Liability was not a complex issue on this matter – it was clear that they were responsible for causing this road traffic accident.

The evidence provided by the Claimant however was littered with dishonest information and culminated in the exaggeration of the longevity of his symptoms, the cost of the damage to the vehicle and the requirement for ongoing treatment and time off work.

The Defendant in this matter did not plead fraud however as has been outlined previously within the case of Kearsley v Klarfeld [2005] EWCA Civ 1510 there is no obligation from the Defendant to do so however any suggestion that the claim has limited basis or that the veracity of the evidence is questioned must be set out in accordance with CPR 16.5

The Claimant’s statement of case in the present case was inaccurate and included information which could only be considered dishonest in nature. Fraudulent whiplash claims have of course presented a significant problem for the insurance industry and the Courts for a number of years.  Courts have been warned to address such claims with caution, if not suspicion in assessing whether an award for damages would be appropriate or necessary.
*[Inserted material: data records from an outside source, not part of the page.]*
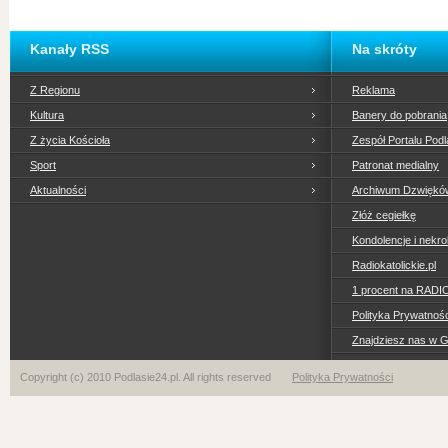
Kanały RSS
Na skróty
Z Regionu
Reklama
Kultura
Banery do pobrania
Z życia Kościoła
Zespół Portalu Podl
Sport
Patronat medialny
Aktualności
Archiwum Dzwiękó
Złóż cegiełkę
Kondolencje i nekro
Radiokatolickie.pl
1 procent na RADI
Polityka Prywatno
Znajdziesz nas w 
Copyright (c) 2010 Podlasie24.pl. All rights reserved
Polityka Prywatności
The Appeal Judge overturning the original decision suggested that the evidence from the Claimant was inconsistent, unreliable and untruthful and that in view of this the High Court Judge had “adopted a much too benevolent approach to evidence from a Claimant”.
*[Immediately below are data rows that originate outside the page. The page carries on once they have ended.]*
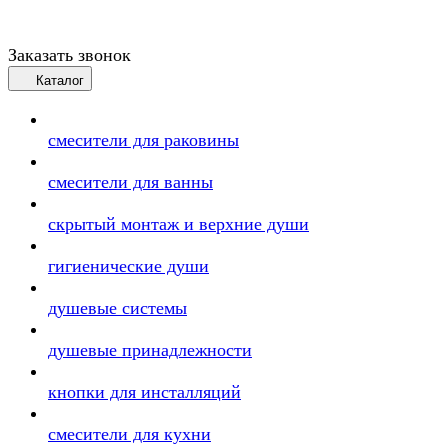
Заказать звонок
Каталог
смесители для раковины
смесители для ванны
скрытый монтаж и верхние души
гигиенические души
душевые системы
душевые принадлежности
кнопки для инсталляций
смесители для кухни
The medical evidence was noted to be of key importance and to require keen inspection in whiplash claims and in particular the medical records and history of the Claimant must be considered in detail by the expert.  Of course it is important within all claims to ensure that causation can be established however the test here must be very stringent, carefully considering whether the symptoms reported, and level of problems allegedly suffered would property be attributable to the severity of the accident.

It was the primary submission of the Defendant within this appeal that the Claimant had been fundamentally dishonest and that the claim should therefore be dismissed.  Although the Defendant had admitted liability for the accident the Defendant had originally submitted (and maintained) that the Claimant had failed to prove his case that any injury had occurred.
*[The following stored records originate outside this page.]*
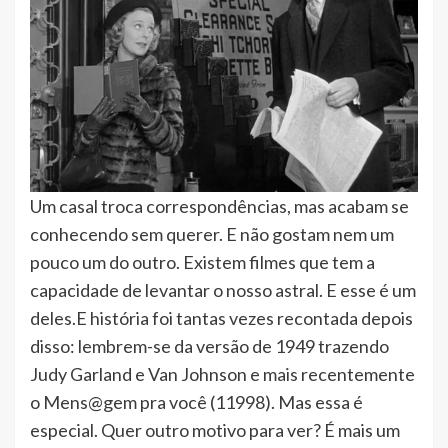
Um casal troca correspondências, mas acabam se
conhecendo sem querer. E não gostam nem um
pouco um do outro. Existem filmes que tem a
capacidade de levantar o nosso astral. E esse é um
deles.E história foi tantas vezes recontada depois
disso: lembrem-se da versão de 1949 trazendo
Judy Garland e Van Johnson e mais recentemente
o Mens@gem pra você (11998). Mas essa é
especial. Quer outro motivo para ver? É mais um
Fundamental dishonesty isn’t an issue which is limited to whiplash claims and is a point which is often raised within clinical negligence and more high value claims as an exaggeration issue, where it is suspected, either by a medical expert or the Defendant solicitor themselves that a Claimant is exaggerating the severity and ongoing level of their symptoms which they are seeking to attribute to the alleged negligence.  This issue is often dealt with by way of surveillance evidence which unearths such dishonesty if indeed there has been a problem, and in a lot of cases will be dealt with through a late acceptance of a previous Part 36 offer if there is an offer open for acceptance.  This will result in a recovery of some sorts for the Claimant but how much they retain of such damages will depend on any sanction that is applied by the conducting solicitor for recovery of their costs after that point..

However, where an offer has not been made and the Defendant seeks a must harsher sanction by way of dismissal of the claim the risks of pursuing a claim based on dishonest evidence are much higher.